It goes in both forwards and backwards directions. Start: User code sets its CX properties "MyCX-props" with a CX CSR write. Context save: The RM serializes the CX state into a blob, using csrr scxct_status and csrr scxct_state. Somewhere in the blob are the properties the user set. The RM doesn't know or care. ... context switch ... context switch ... etc ... Context restore: The RM deserializes the CX state from the blob, using csrw scxct_status and csrw scxct_state. User code retrieves its "MyCX-props" with a CX CSR read. User code observes the property settings it previously set at 'Start'.

No more reserved CX custom instructions?

Assuming we replace IStateContext, it is possible there is no further need for the reserved CX custom instruction CF_IDs.

%2.5: "CF_IDs 1008-1023 (0x3F0-0x3FF) are reserved for standard custom functions. It is recommended, not mandatory, that these CF_IDs not be used for another purpose. ... Any CF instruction with CF_ID=1023 must be side effect free, i.e., never modify any CXU state."

We have no present use for these now. But if we delete this reservation it will be more difficult to add mandatory CX custom instructions later.

Also note the spec uses cf_read_status to provide a specific way to probe that a selected CXU is actually present:

%2.5.2: "cx_read_status may be used as a probe after a mcx_selector write, to check whether the selector addresses a valid CXU and state context:

csrw mcx_selector,x1 ; select some CXU and state context
csrw cx_status,x0 ; clear cx_status
cx_read_status x0 ; probe, discarding state status word
csrr x2,cx_status ; retrieve cx_status
... ; cx_status.ci => invalid CXU_ID
... ; cx_status.si => invalid STATE_ID

But eliminating cf_read_status we no longer have a CX-agnostic way to do this probe. The analogy would be to

csrw mcx_selector,x1
csrw cx_status,x0
csrr x0,scxct_status ; probe, discarding state status word
csrr x2,cx_status
... ; cx_status.ci => invalid CXU_ID
... ; cx_status.si => invalid STATE_ID

except that stateless CXs need not implement scxct_status CX CSR, and scxct_status is not accessible to user code!

Oops. Not sure what to do here. I think the cleanest thing to do is split scxct_status into two CX CSRs. One would be a user-accessible R/W custom CX CSR that carries e.g. the custom error number. The second would be a system-accessible R/W custom CX CSR used for CX context managment.
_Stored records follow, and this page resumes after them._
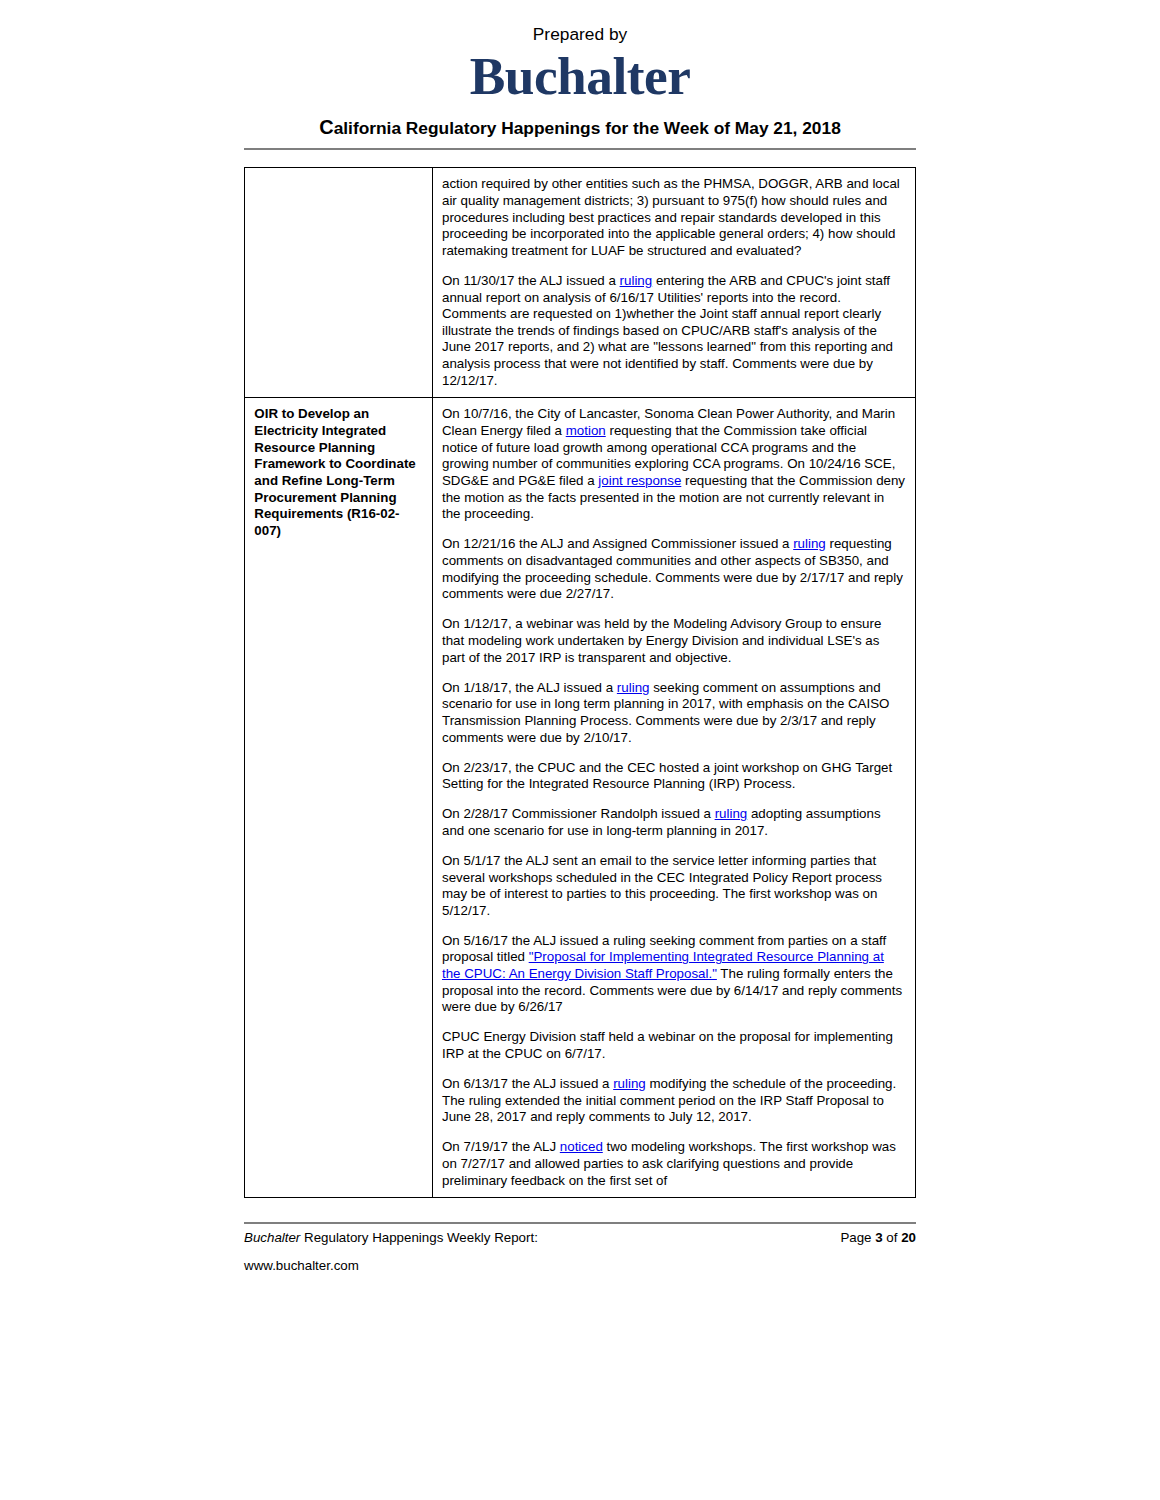Prepared by
Buchalter
California Regulatory Happenings for the Week of May 21, 2018
| | action required by other entities such as the PHMSA, DOGGR, ARB and local air quality management districts; 3) pursuant to 975(f) how should rules and procedures including best practices and repair standards developed in this proceeding be incorporated into the applicable general orders; 4) how should ratemaking treatment for LUAF be structured and evaluated? On 11/30/17 the ALJ issued a ruling entering the ARB and CPUC's joint staff annual report on analysis of 6/16/17 Utilities' reports into the record. Comments are requested on 1)whether the Joint staff annual report clearly illustrate the trends of findings based on CPUC/ARB staff's analysis of the June 2017 reports, and 2) what are "lessons learned" from this reporting and analysis process that were not identified by staff. Comments were due by 12/12/17. |
| OIR to Develop an Electricity Integrated Resource Planning Framework to Coordinate and Refine Long-Term Procurement Planning Requirements (R16-02-007) | On 10/7/16, the City of Lancaster, Sonoma Clean Power Authority, and Marin Clean Energy filed a motion requesting that the Commission take official notice of future load growth among operational CCA programs and the growing number of communities exploring CCA programs. On 10/24/16 SCE, SDG&E and PG&E filed a joint response requesting that the Commission deny the motion as the facts presented in the motion are not currently relevant in the proceeding. On 12/21/16 the ALJ and Assigned Commissioner issued a ruling requesting comments on disadvantaged communities and other aspects of SB350, and modifying the proceeding schedule. Comments were due by 2/17/17 and reply comments were due 2/27/17. On 1/12/17, a webinar was held by the Modeling Advisory Group to ensure that modeling work undertaken by Energy Division and individual LSE's as part of the 2017 IRP is transparent and objective. On 1/18/17, the ALJ issued a ruling seeking comment on assumptions and scenario for use in long term planning in 2017, with emphasis on the CAISO Transmission Planning Process. Comments were due by 2/3/17 and reply comments were due by 2/10/17. On 2/23/17, the CPUC and the CEC hosted a joint workshop on GHG Target Setting for the Integrated Resource Planning (IRP) Process. On 2/28/17 Commissioner Randolph issued a ruling adopting assumptions and one scenario for use in long-term planning in 2017. On 5/1/17 the ALJ sent an email to the service letter informing parties that several workshops scheduled in the CEC Integrated Policy Report process may be of interest to parties to this proceeding. The first workshop was on 5/12/17. On 5/16/17 the ALJ issued a ruling seeking comment from parties on a staff proposal titled "Proposal for Implementing Integrated Resource Planning at the CPUC: An Energy Division Staff Proposal." The ruling formally enters the proposal into the record. Comments were due by 6/14/17 and reply comments were due by 6/26/17 CPUC Energy Division staff held a webinar on the proposal for implementing IRP at the CPUC on 6/7/17. On 6/13/17 the ALJ issued a ruling modifying the schedule of the proceeding. The ruling extended the initial comment period on the IRP Staff Proposal to June 28, 2017 and reply comments to July 12, 2017. On 7/19/17 the ALJ noticed two modeling workshops. The first workshop was on 7/27/17 and allowed parties to ask clarifying questions and provide preliminary feedback on the first set of |
Buchalter Regulatory Happenings Weekly Report:
Page 3 of 20
www.buchalter.com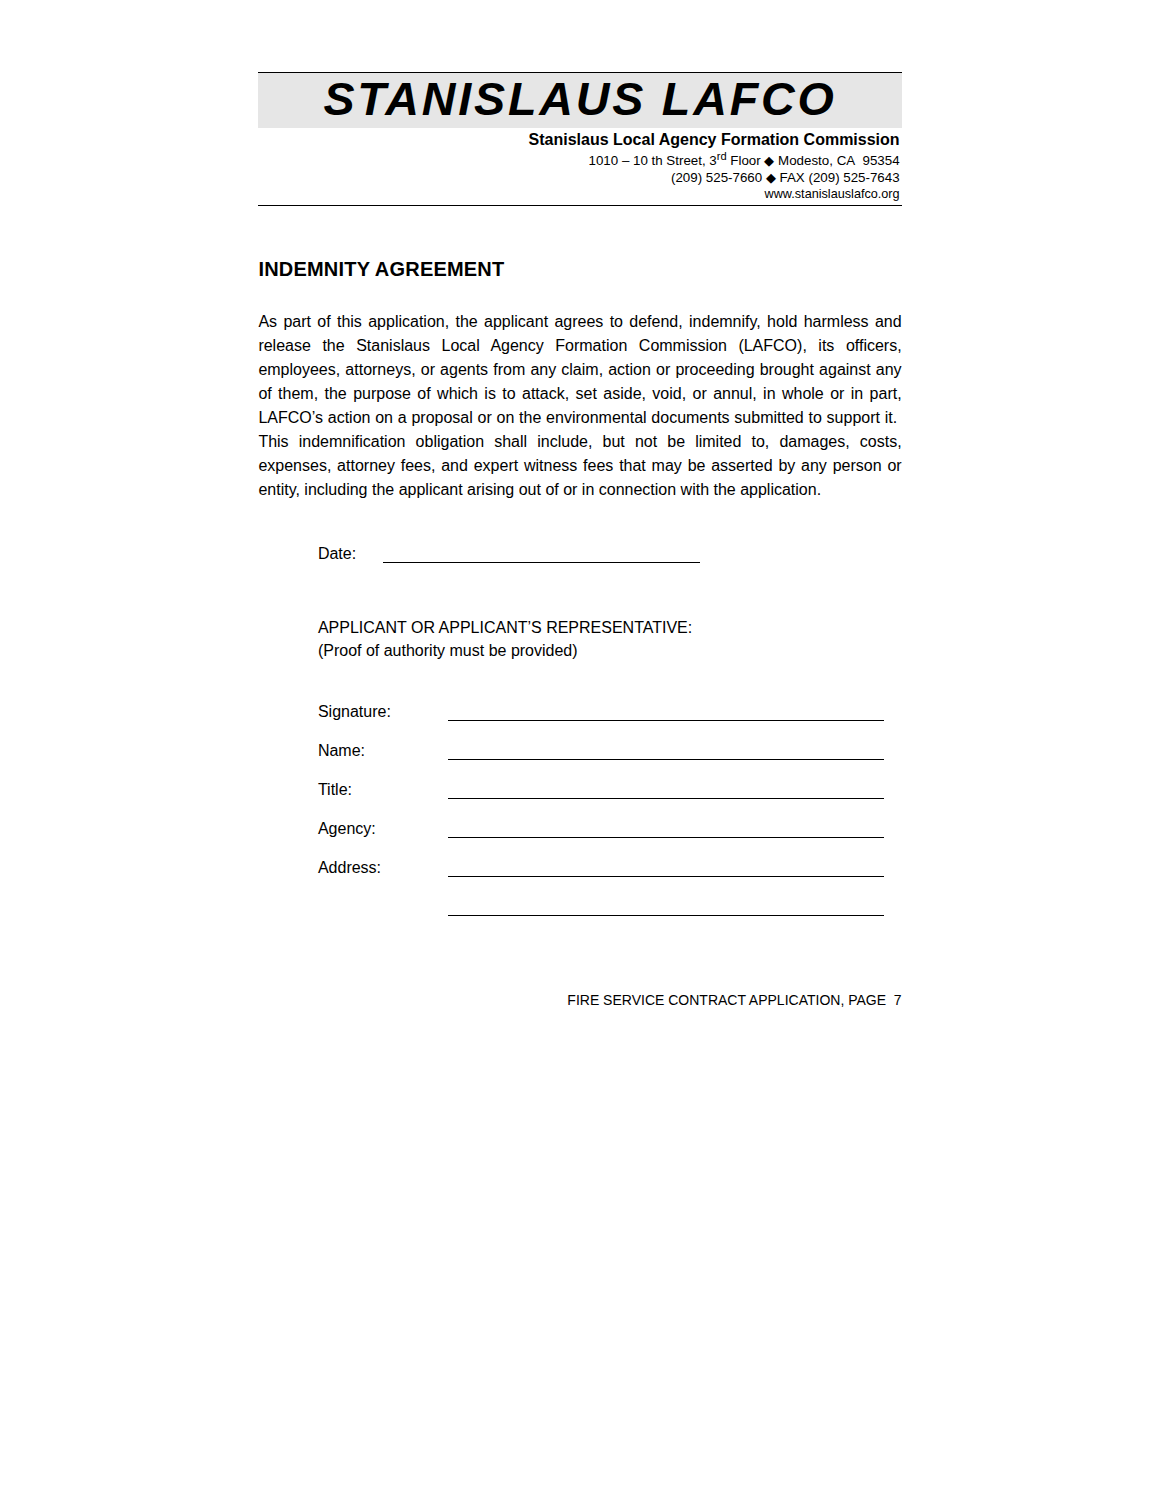STANISLAUS LAFCO
Stanislaus Local Agency Formation Commission
1010 – 10 th Street, 3rd Floor ◆ Modesto, CA 95354
(209) 525-7660 ◆ FAX (209) 525-7643
www.stanislauslafco.org
INDEMNITY AGREEMENT
As part of this application, the applicant agrees to defend, indemnify, hold harmless and release the Stanislaus Local Agency Formation Commission (LAFCO), its officers, employees, attorneys, or agents from any claim, action or proceeding brought against any of them, the purpose of which is to attack, set aside, void, or annul, in whole or in part, LAFCO’s action on a proposal or on the environmental documents submitted to support it. This indemnification obligation shall include, but not be limited to, damages, costs, expenses, attorney fees, and expert witness fees that may be asserted by any person or entity, including the applicant arising out of or in connection with the application.
Date:
APPLICANT OR APPLICANT’S REPRESENTATIVE:
(Proof of authority must be provided)
| Signature: | |
| Name: | |
| Title: | |
| Agency: | |
| Address: | |
FIRE SERVICE CONTRACT APPLICATION, PAGE 7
Hmm.

Summary

We recommend replacing IStateContext instructions with CX State Context CX CSRs. The CX State Context CX CSRs are mandatory for all stateful CXs. These CSRs addresses can be specified so as to deny state context management access to user mode code.

The specific CX State Context CX CSRs should include a state context status CSR and a state context data CSR. We may require additional CX CSRs to specify phases of context save or restore, or to specify random access into state context data. TBD.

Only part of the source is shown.